It's a shrinking world. The latest global media agency ranking figures from Recma estimate that the top 11 networks handle more than 56 per cent of worldwide media billings. And on a group basis, it's an even more consolidated picture. Of those 11 networks, only two (the Havas-owned Media Planning Group and Aegis' Carat) aren't owned by the big four holding companies: WPP, Omnicom, Interpublic and Publicis Groupe.
Top of the pile is (according to Recma forecasts for the whole of 2006) Starcom MediaVest Group with projected billings of $25.6 billion. A tidy sum - small potatoes compared with the cashflows of the blue-chip multinational clients it represents, but impressive nonetheless.
And indeed, all of the top four in the league table - OMD, MindShare and Carat Group fill the positions below Starcom - weigh in well above $20 billion. The middle-ranked networks are ZenithOptimedia ($19.3 billion), Mediaedge:cia ($18.8 billion) and MediaCom ($17.9 billion).
Which leaves the two IPG networks, Universal McCann and Initiative ($13.6 billion and $12.3 billion respectively), Media Planning Group ($9.8 billion) and PHD ($5.6 billion).
There is, of course, a well-rehearsed theory that, with each year that passes, the pecking order outlined here will become ever more deeply engraved in stone - the big can only get bigger and, with client conflict issues restricting manoeuvring room for the big clients, there are few opportunities to upset the rankings.
This year's table perhaps challenges that assumption, because Starcom was fourth last year - and jumped to the top courtesy of its $3.2 billion General Motors win in the US. Which perhaps gives hope to those lower down the rankings.
Perhaps, though, they don't pay much attention to league tables. Does size really matter these days? Colin Gottlieb, the chief executive of OMD Europe, believes it does.
He says: "The figures offer the most basic of checks. And also, it's human nature, even if you believe other performance markers are important, to look at the league table and use that to establish some sort of order in your mind. The assumption is that if you have scale you must have ways of operating that will allow you to manage that scale."
Martin Sambrook, the global account director at Media Audits, isn't so sure. He comments: "Where the league tables are concerned, we're talking about a compass rather than a street finder. From a client perspective there are obviously a number of key issues they look at and tables such as this provide only part of the picture. Advertisers look for indications that the agencies they are interested in are healthy in their key markets. They will also keep an eye on whether an agency works on conflicting business. But this table is only one of a number of pieces of information you need to make informed decisions."
Perhaps surprisingly, David Pattison, the chief executive of PHD, the 11th network on the table, argues that scale is important - though he claims to have the best of both worlds. He reasons: "This is never a black-and-white issue and no two clients will give you the same answer. Even the ones who say that size is important will have different notions of size. That's why PHD is in such a good position. What we have is access to a negotiating company, OPera, that can be used where volume is important - and in some markets it is absolutely vital. So we effectively have the best of both worlds. The truth is that everyone is interested in this sort of league table - it's a benchmark, showing roughly where everyone sits."
But Mark Craze, the managing partner at Media Planning Group, disagrees. He argues that we have moved well beyond the era when people were obsessed about being the number-one media buyer. He says: "Clients are far more interested in the practical issue of whether an agency network matches the profile of their business.
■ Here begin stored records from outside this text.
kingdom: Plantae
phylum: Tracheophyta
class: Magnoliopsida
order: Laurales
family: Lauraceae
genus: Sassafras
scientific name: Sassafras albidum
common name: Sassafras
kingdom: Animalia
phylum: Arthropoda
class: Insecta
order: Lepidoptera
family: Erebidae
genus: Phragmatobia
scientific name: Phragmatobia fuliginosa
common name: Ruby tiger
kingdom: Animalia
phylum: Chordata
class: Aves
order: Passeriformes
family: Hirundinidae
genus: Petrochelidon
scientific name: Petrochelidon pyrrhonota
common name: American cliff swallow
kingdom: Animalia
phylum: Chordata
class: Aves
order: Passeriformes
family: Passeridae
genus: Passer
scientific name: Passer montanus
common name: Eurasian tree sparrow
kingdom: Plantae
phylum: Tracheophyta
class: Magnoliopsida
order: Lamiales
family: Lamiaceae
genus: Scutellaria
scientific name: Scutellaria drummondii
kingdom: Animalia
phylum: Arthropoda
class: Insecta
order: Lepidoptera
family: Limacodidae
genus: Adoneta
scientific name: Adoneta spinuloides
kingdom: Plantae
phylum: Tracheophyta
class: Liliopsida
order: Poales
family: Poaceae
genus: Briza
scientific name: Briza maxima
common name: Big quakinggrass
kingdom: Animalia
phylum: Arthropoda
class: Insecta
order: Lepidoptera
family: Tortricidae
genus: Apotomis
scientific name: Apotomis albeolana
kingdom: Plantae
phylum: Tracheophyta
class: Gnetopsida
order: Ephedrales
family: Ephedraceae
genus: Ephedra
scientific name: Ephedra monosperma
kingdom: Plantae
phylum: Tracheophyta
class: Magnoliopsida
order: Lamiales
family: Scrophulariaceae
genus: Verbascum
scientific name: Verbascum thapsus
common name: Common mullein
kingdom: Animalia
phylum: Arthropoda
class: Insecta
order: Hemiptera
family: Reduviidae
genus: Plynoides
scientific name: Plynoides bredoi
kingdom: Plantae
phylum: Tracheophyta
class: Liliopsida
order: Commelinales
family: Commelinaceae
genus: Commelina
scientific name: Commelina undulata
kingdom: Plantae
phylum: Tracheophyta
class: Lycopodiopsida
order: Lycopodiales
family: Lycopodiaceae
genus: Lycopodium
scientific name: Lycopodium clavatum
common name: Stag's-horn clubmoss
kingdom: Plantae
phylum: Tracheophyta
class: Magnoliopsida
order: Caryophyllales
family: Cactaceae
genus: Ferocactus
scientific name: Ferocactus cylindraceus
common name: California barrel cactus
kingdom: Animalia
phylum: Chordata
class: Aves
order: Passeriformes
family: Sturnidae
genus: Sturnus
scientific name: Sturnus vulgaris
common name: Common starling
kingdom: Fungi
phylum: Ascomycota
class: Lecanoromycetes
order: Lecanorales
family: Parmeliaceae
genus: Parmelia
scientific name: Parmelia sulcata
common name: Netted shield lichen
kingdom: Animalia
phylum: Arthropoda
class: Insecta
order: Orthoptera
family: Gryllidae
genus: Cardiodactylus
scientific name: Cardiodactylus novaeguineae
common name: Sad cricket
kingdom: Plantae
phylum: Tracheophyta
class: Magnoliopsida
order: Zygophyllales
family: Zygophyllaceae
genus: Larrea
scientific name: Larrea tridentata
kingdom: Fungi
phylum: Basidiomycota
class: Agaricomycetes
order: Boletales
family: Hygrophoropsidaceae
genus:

"And more than anything, from a client point of view, it's about the people they have on their business. The first question they always ask is whether they are getting the top talent - and how much of it. These days everything is audited, so if any one group was buying significantly better than the market, you'd expect it to be winning everything going. It doesn't work that way any more - if clients are restless it's not because of price. They are more interested in new thinking that will give them an edge over their competitors."
YES - Colin Gottlieb, chief executive, OMD Europe
"Those in the top three or four slots have basic levels of resource that the others don't have. That doesn't mean that they will automatically win business, but it might mean a client will add them to the list of people they might call."
NO - Martin Sambrook, global account director, Media Audits
"It's a useful check on the potential strength of a network, but no-one moves or appoints business based on Recma. In any case, most companies make appointments on a regional basis, so global rankings don't tend to matter so much."
YES - David Pattison, chief executive, PHD
"Most clients require a certain hygiene level. For some, it's about being number one in markets that matter to them. For others, it's being in the top five. Or they might want the most powerful tools. But size is important."
NO - Mark Craze, managing partner, Media Planning Group
"Cients have to be confident about the level of resource you are able to offer and the credibility of your offering, but I don't think that anyone is obsessed about a network's ranking on the Recma global league table."